What is an effective annual interest rate?
The term “effective annual interest rate” concerns the actual return on the investment, taking into account the effect of the composition of the periodic interest. Effective annual interest rates are only important when considering investment possibilities, which are considered very safe, because the invested principal does not change and growth is mainly due to or only because of the attribution of interest at a predetermined rate. The rates themselves are important for investors who are considering various investment opportunities that have different rules for composing or attributing interest. Another system, which is called a simple interest, does not add interest payments to the director, but usually pay it directly to the account owner. Exceptions to the composition of interest are investing in long -term bonds, most of which pay simple interest and provide periodic interest checks to bond holders, while their account balances remain static.

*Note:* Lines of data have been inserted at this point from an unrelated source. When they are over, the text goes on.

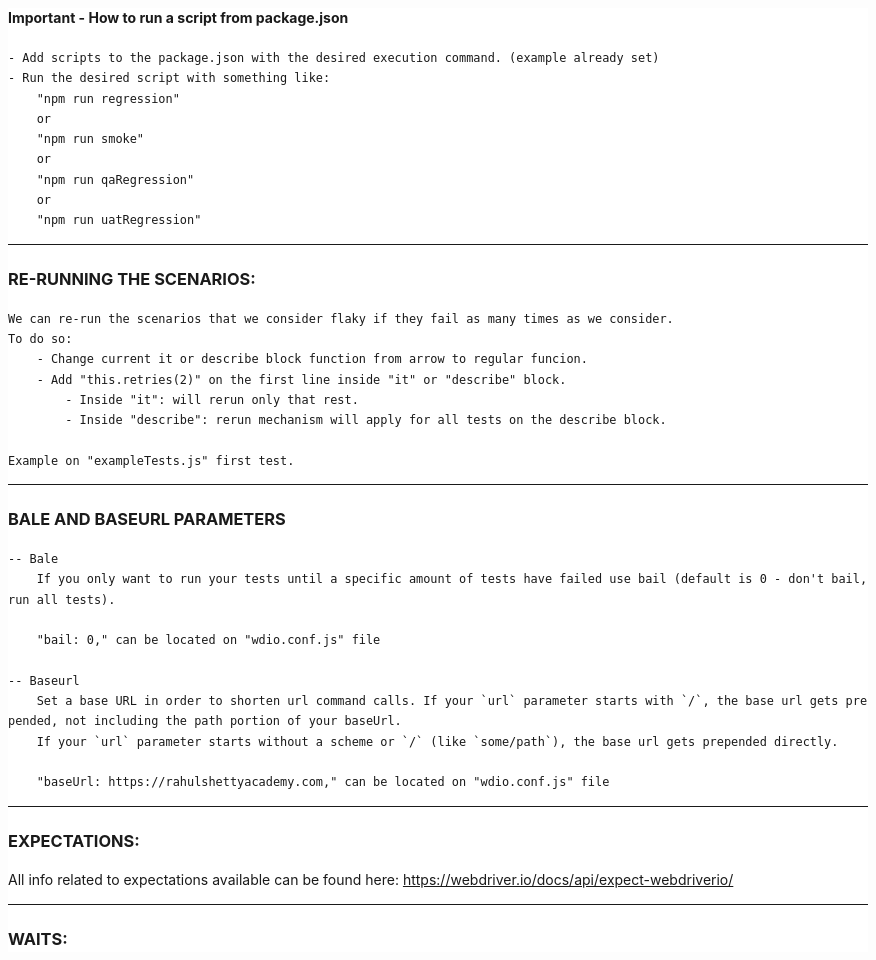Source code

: #### Important - How to run a script from package.json

	- Add scripts to the package.json with the desired execution command. (example already set)
	- Run the desired script with something like:
		"npm run regression"
		or
		"npm run smoke"
		or
		"npm run qaRegression"
		or
		"npm run uatRegression"

-------------------------------------------------------------------

### RE-RUNNING THE SCENARIOS:

	We can re-run the scenarios that we consider flaky if they fail as many times as we consider. 
	To do so:
		- Change current it or describe block function from arrow to regular funcion.
		- Add "this.retries(2)" on the first line inside "it" or "describe" block.
			- Inside "it": will rerun only that rest.
			- Inside "describe": rerun mechanism will apply for all tests on the describe block.
	
	Example on "exampleTests.js" first test.


-------------------------------------------------------------------

### BALE AND BASEURL PARAMETERS

	-- Bale
		If you only want to run your tests until a specific amount of tests have failed use bail (default is 0 - don't bail, run all tests).

    	"bail: 0," can be located on "wdio.conf.js" file

	-- Baseurl
		Set a base URL in order to shorten url command calls. If your `url` parameter starts with `/`, the base url gets prepended, not including the path portion of your baseUrl.
        If your `url` parameter starts without a scheme or `/` (like `some/path`), the base url gets prepended directly.

		"baseUrl: https://rahulshettyacademy.com," can be located on "wdio.conf.js" file

-------------------------------------------------------------------

### EXPECTATIONS:

All info related to expectations available can be found here: https://webdriver.io/docs/api/expect-webdriverio/

-------------------------------------------------------------------

### WAITS:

Consumers buy safe investments whose growth comes from periodic combination of interest payments, should be very effective at an effective annual interest rate, as it is a better real -rate indicator than the annual interest rate statement. In the United States, for example, most of the deposit certificates (CD) of one -year or less interest pay only once, after maturity, unless otherwise stated. However, some CDs and other savings plans calculate the interest gained at the end of each month or quarter.
However, if two annual CDs offered the same interest rate, but one paid it as a simple year at the end of the year and the other complicated and attributed interest per month would be the other better investment, because the interest received after the first month would be calculated not only for principal but also interest.
For example, an annual CD of $ 10,000 (USD), which pays 10% simple interest, receives an interest of $ 1,000 per maturity. The same $ 10,000 invested in the savings account,which pays 10% composed per month, gains interest for a measure of $ 0.833% per month, ie $ 83.33 at the end of the first month, $ 84.03 at the end of the second month and thus at the end of the 12th month, until the end of the 12th month reached $ 1047.13. If $ 10,000 was placed on an account that consists daily, the first day of the day would be $ 2.74 and the total interest of 365 days would be $ 1051.56 for an effective annual intestal rate of $ 10,5156%
Increase the number of periodic interest payments will increase the effective annual interest rate, and therefore this concept is important for investors, especially for those looking for safe, short -term savings products.
Another frequently used term “annual percentage rate” or APR is used to provide debtors to a reference framework for comparing interest rates charged from loans. It is calculated in a different way because in most cases they reduce regular loans payments for a lower loan; Fees and other loan fees may include the calculation.